Jake caught her in that smile. When she let her gaze stray back up to his face, it was to find those icy blue eyes focused on her. Those icy eyes that suddenly looked so curiously like flame. They stole Amanda’s breath and shattered her sense. She could feel the scarlet flush of exposure creep up her cheeks.

“Amanda,” Jake grated, his jaw tight again.

She came very close to giving in to the instincts that chorused in her, instincts older than time, instincts that fed on the sight of fire-warmed skin, the sound of a rasping breath, the smell of leather and hard work and fresh wind.

At the last minute she reeled her control back in and turned her attention to uncapping the liniment. “No negotiations,” she insisted, nudging his leg with her own. “Get the damn back rub or I just pour the liniment over your head and leave you here to freeze.”

In the end, she sat behind him on the couch pouring liniment into her hands. Jake waited, his head down, his elbows on his thighs, the firelight flickering in his hair and along the sleek lines of his bare arms. Amanda set the bottle back down and turned to her work.
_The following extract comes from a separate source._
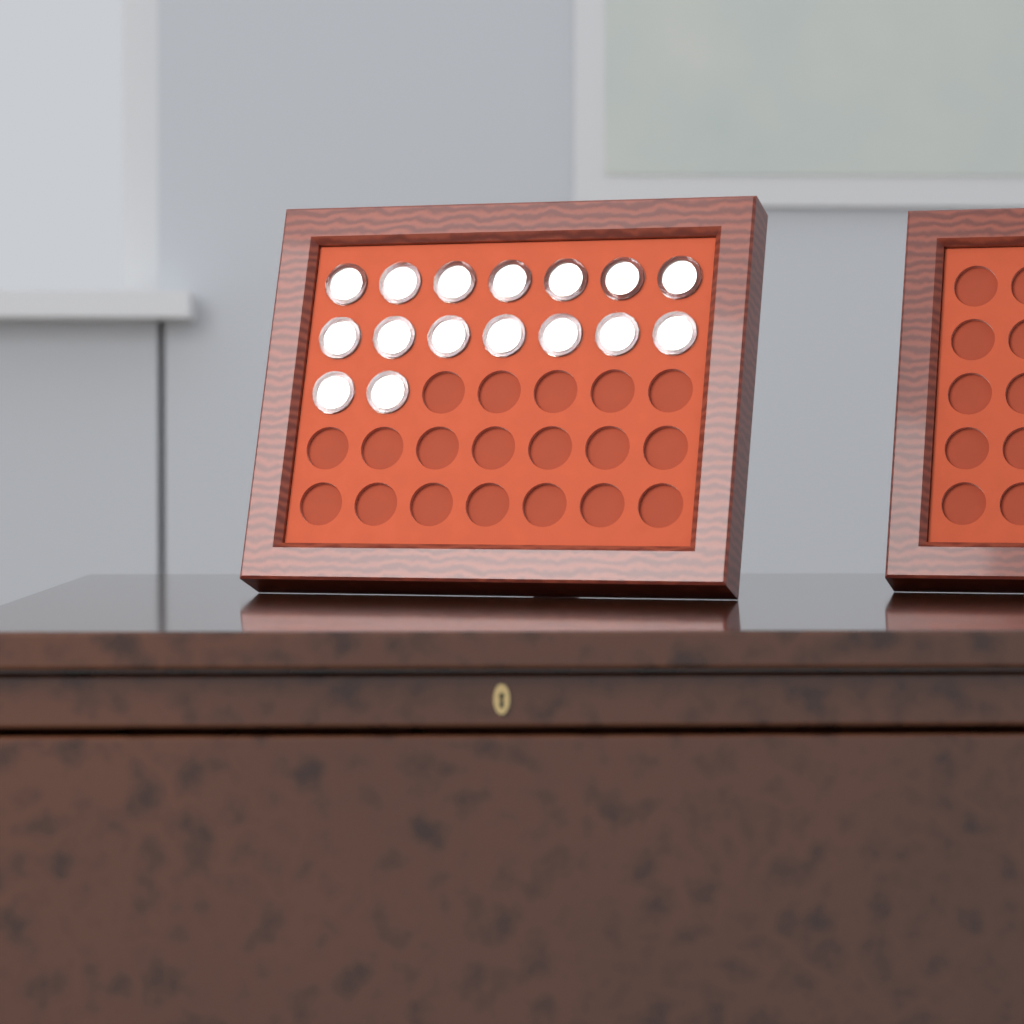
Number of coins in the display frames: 16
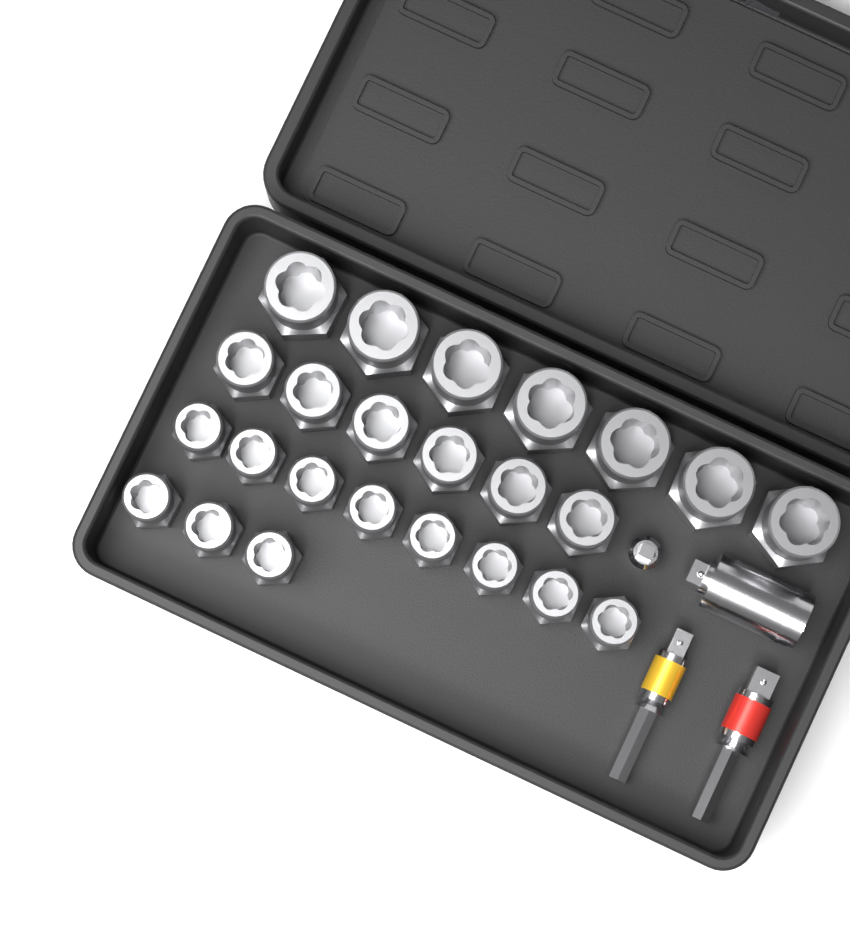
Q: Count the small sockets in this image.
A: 11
She did her best to remain objective. Jake was as tight as a guidewire, his muscles knotted beneath her fingers. She kneaded and rubbed, working from his neck down, over his shoulders, his back, each vertebrae of his spine, her fingers digging into sore spots and unraveling tension.

He groaned once, and the sound thrummed right through her. Amanda hadn’t meant for this to be anything but therapeutic, but it was hard to keep it that way. Jake’s back was so solid, so sinuous against her hands. His skin was warm, his body every fantasy she’d ever entertained about the male species. She could smell the twin tangs of soap and liniment on him, could hear the soft fall of his breathing, could feel the sleek muscles and tendons beneath her hands. She imagined what he’d feel like against her, around her, in her, and it threatened to overwhelm her.

“Boy, that fire’s hot,” she murmured, wiping a slippery hand along her forehead.

Jake didn’t answer. He didn’t move.

“Jake?” she whispered, leaning a little to the left to see the angles of his face limned in fire. “You okay? Are you too hot?”

Amanda almost groaned at the question. She was the one who was too hot. Her hands ached to wander farther afield. Her breasts burned for another taste of Jake’s hands.

But Jake still didn’t answer.

“Jake?”

That was when she realized that her treatment had worked. He wasn’t relaxed. He was asleep. Between the hot food, pain medicine and massage, he’d finally given in to the battering abuse his body had suffered over the last few days. His eyes were closed and his head down, that tumble of dark golden hair falling forward over his forehead.

Amanda wasn’t sure what to do. She was afraid that if she tried to get him into his own room, he’d wake up enough to demand a walk out to the barn. There was an afghan on Lee’s bed. After carefully easing Jake back, she ran in to get it. Then, covering him, she slid down on the floor next to the couch to make sure Jake would be all right there with that medicine on board.

Amanda reached up to brush the hair back that fell in his eyes and ran an exploratory finger along the line of stitches that had crusted over. She could see the bruises Sidewinder had left behind, both on Jake’s face and his chest. She could tell how much Jake had been hurting. Well, she’d just stay here to make sure he didn’t hurt himself any more.